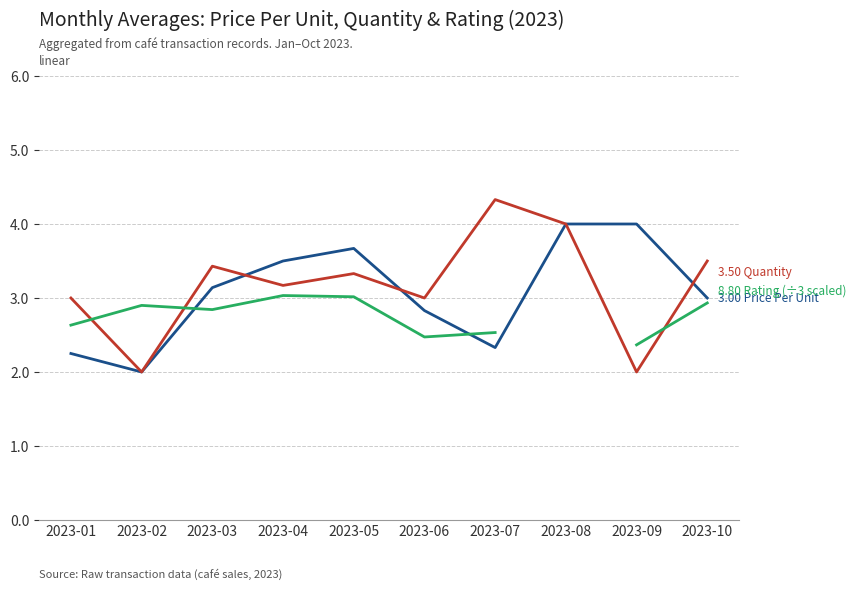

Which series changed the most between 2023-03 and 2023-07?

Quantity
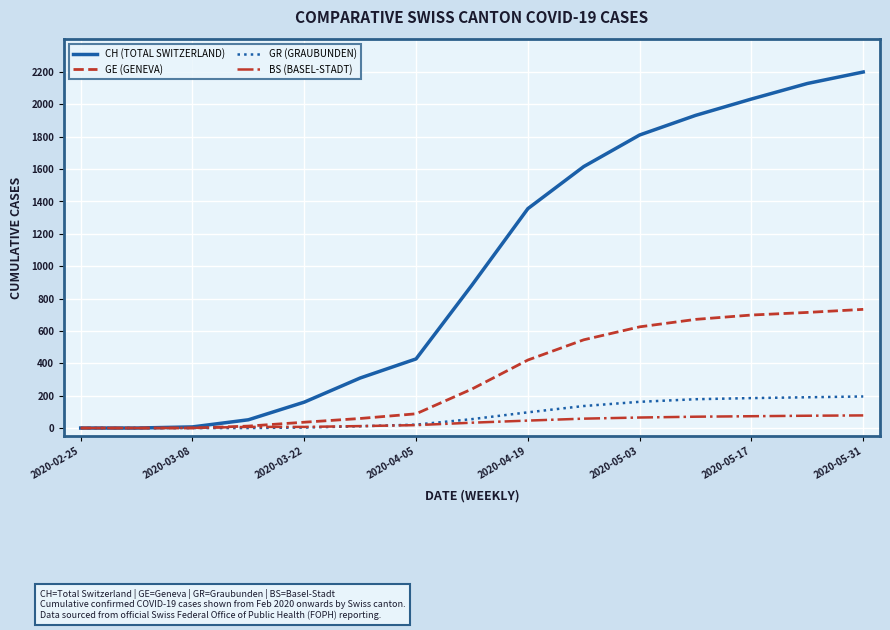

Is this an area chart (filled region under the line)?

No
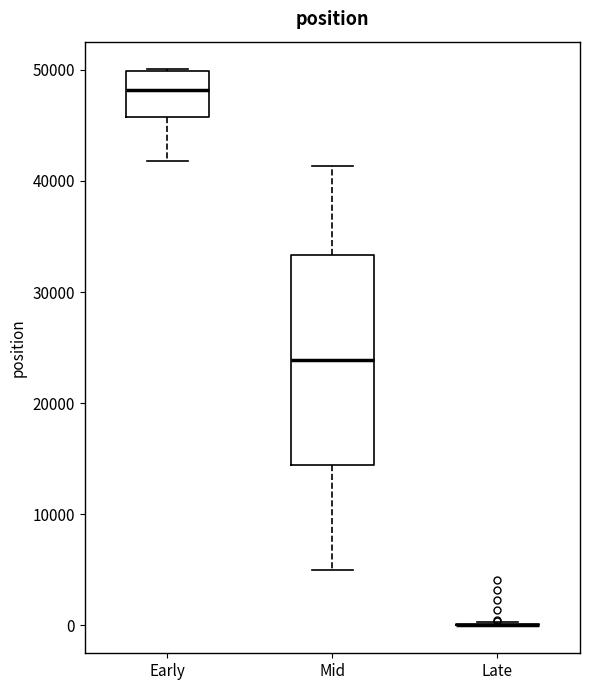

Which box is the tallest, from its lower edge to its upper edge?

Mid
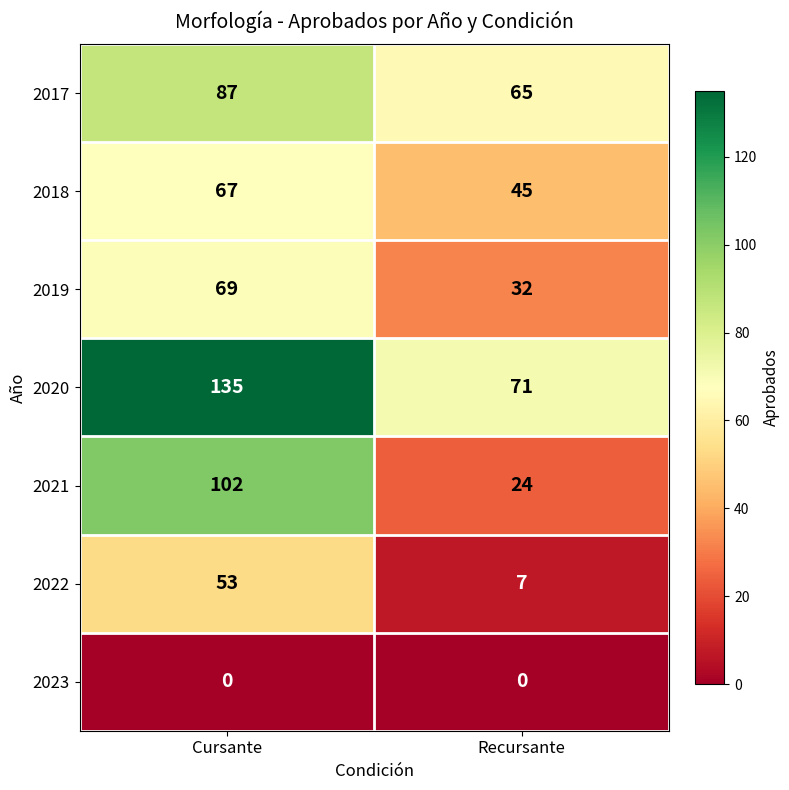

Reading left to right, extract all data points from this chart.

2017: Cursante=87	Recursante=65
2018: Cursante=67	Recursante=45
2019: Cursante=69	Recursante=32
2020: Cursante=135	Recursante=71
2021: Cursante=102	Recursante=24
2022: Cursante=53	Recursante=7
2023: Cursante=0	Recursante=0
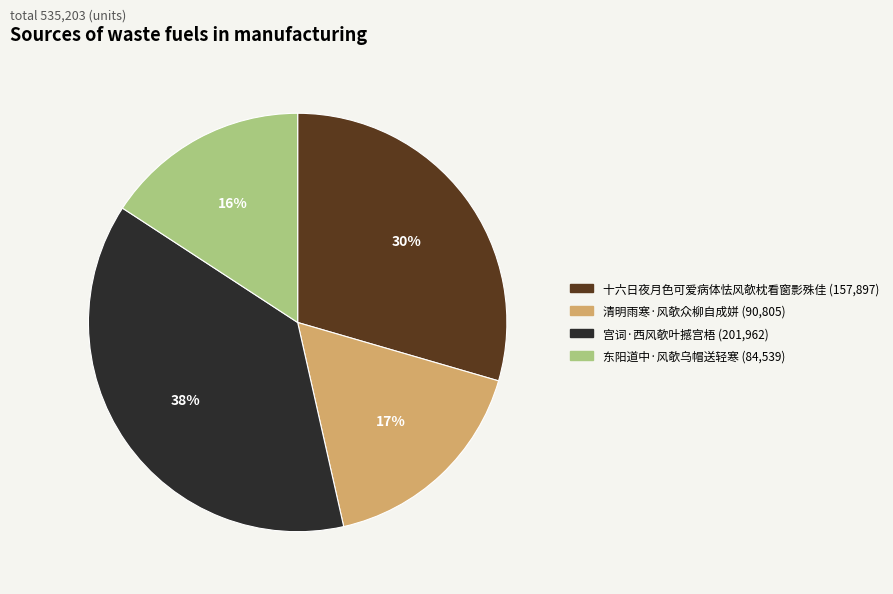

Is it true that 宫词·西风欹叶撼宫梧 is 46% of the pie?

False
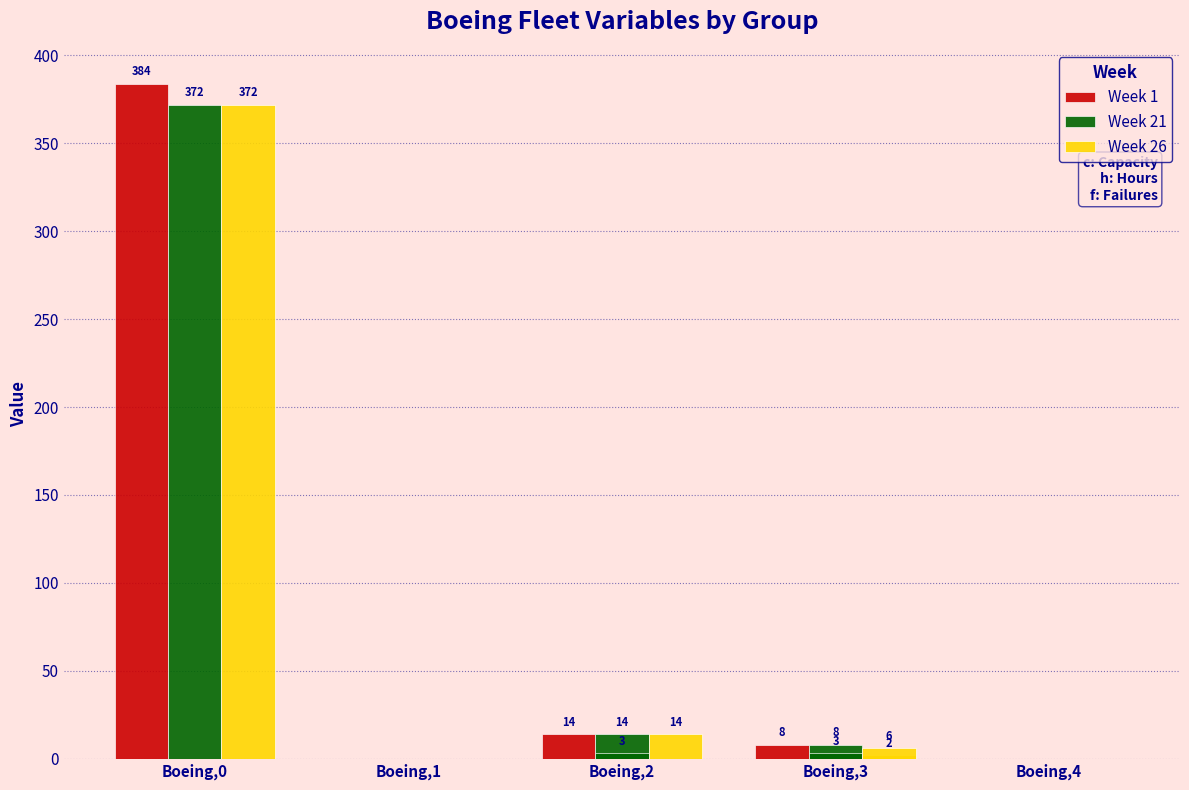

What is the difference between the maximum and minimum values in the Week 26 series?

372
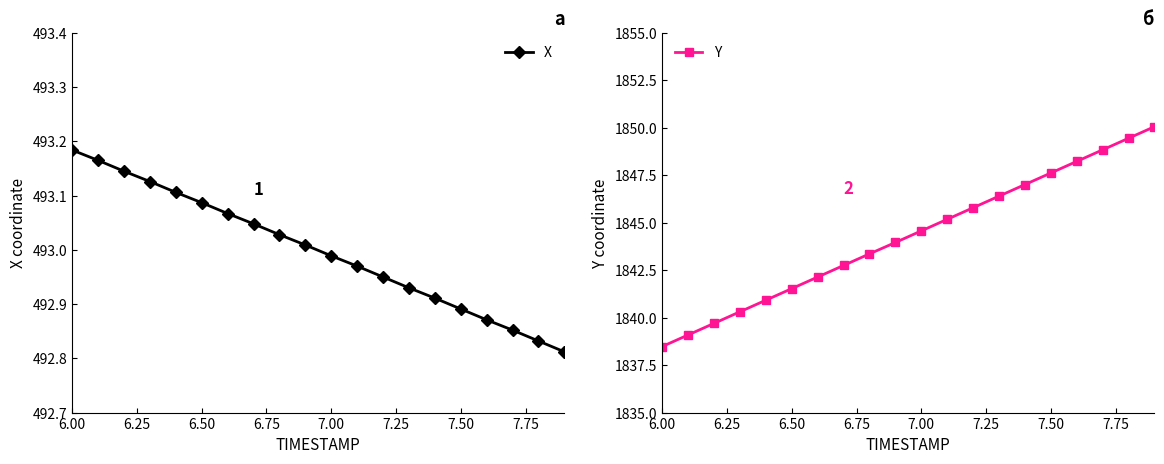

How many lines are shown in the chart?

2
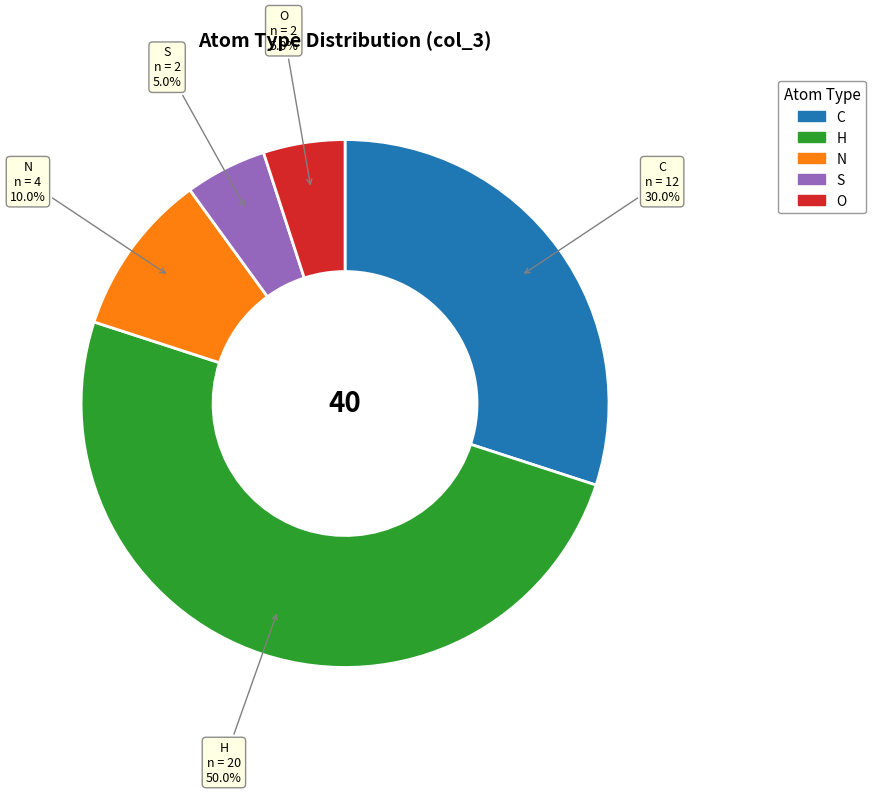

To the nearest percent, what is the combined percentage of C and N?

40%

◆ ◆ ◆ ◆

_WORK TASK_: Pull out each line in the entries above that contains the word "chart".

_RESPONSE BOX_:
Is this an area chart (filled region under the line)?
Reading left to right, extract all data points from this chart.
How many lines are shown in the chart?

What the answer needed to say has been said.